§ **Exercise**
Copy out the lines of the first entry below, starting with the line that contains "right shoulder: (156, 118, 14)" and going on through the line that contains "left knee: (208, 278, -3)", both included, and give nothing else.

§ **Source material**
⟨
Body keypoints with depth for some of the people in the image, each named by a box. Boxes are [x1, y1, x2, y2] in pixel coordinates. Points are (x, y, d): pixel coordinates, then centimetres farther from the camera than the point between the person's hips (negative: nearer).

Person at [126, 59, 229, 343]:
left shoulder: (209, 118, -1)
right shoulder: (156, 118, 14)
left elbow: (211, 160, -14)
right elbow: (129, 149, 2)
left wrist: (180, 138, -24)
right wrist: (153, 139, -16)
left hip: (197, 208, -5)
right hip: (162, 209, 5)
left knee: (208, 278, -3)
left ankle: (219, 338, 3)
⟩
⟨
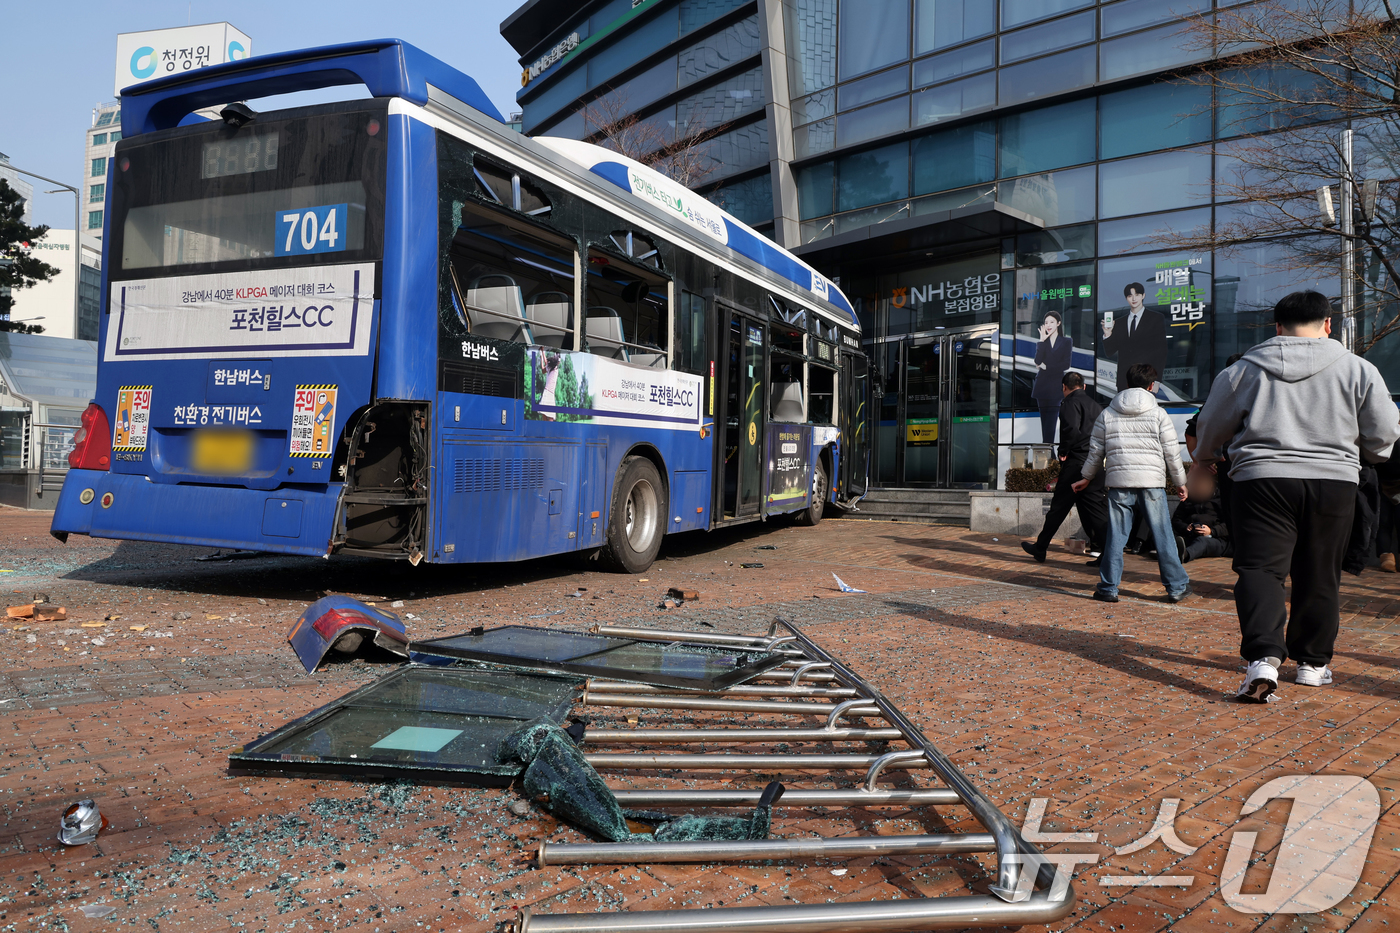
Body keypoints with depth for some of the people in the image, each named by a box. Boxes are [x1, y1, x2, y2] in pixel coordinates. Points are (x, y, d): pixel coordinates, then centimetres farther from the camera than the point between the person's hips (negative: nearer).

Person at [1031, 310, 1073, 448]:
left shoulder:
⟩
⟨
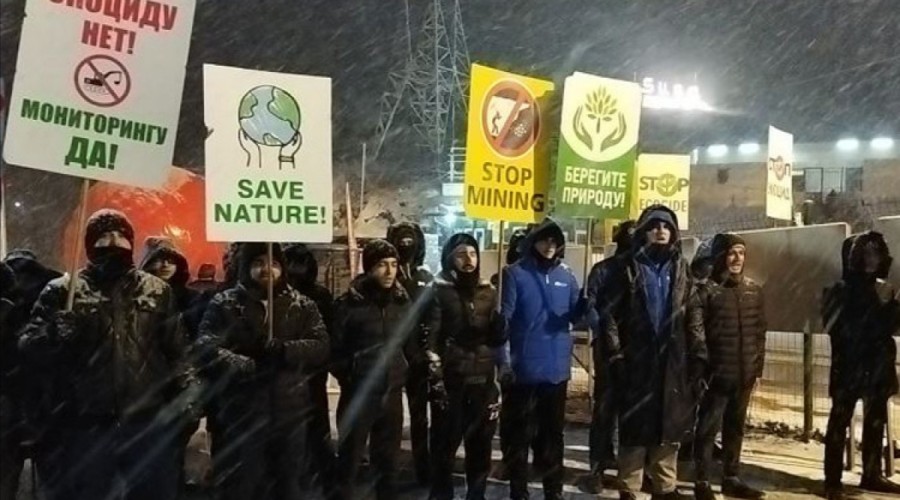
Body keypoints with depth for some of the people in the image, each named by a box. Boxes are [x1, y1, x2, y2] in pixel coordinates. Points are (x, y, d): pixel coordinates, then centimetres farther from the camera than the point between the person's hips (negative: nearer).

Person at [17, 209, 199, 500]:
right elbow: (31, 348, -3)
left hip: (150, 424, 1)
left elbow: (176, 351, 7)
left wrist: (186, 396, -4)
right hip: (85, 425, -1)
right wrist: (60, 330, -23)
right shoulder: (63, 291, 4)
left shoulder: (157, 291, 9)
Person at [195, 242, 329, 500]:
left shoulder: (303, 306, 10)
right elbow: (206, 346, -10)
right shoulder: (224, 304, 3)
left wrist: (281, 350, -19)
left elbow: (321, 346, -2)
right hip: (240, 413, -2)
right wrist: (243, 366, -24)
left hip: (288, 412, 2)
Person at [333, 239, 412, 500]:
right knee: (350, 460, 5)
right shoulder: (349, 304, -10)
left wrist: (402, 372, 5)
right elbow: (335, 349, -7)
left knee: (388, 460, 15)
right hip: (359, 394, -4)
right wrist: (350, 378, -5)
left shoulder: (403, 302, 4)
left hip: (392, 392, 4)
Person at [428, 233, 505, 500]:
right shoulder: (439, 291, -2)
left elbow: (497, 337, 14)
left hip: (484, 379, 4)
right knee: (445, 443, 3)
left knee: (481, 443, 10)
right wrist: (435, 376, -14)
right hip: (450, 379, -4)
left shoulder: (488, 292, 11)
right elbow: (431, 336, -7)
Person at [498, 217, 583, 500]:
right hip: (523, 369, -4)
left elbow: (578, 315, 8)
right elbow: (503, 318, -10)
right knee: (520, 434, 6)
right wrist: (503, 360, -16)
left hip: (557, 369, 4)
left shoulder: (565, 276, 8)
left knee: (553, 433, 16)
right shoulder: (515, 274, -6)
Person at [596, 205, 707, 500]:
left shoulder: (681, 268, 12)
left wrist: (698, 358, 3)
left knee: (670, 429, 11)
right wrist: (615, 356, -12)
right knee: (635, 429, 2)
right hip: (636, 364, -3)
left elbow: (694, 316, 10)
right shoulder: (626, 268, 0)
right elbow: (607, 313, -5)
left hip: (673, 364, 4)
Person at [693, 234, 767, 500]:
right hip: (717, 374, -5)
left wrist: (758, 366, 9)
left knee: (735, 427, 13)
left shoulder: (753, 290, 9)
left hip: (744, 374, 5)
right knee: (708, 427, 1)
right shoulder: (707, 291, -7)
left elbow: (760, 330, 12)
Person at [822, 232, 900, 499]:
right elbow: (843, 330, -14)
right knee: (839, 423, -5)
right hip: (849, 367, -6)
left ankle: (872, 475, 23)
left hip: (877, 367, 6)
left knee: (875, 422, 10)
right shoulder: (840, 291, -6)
⟩
§ **Solution**
right shoulder: (156, 118, 14)
left elbow: (211, 160, -14)
right elbow: (129, 149, 2)
left wrist: (180, 138, -24)
right wrist: (153, 139, -16)
left hip: (197, 208, -5)
right hip: (162, 209, 5)
left knee: (208, 278, -3)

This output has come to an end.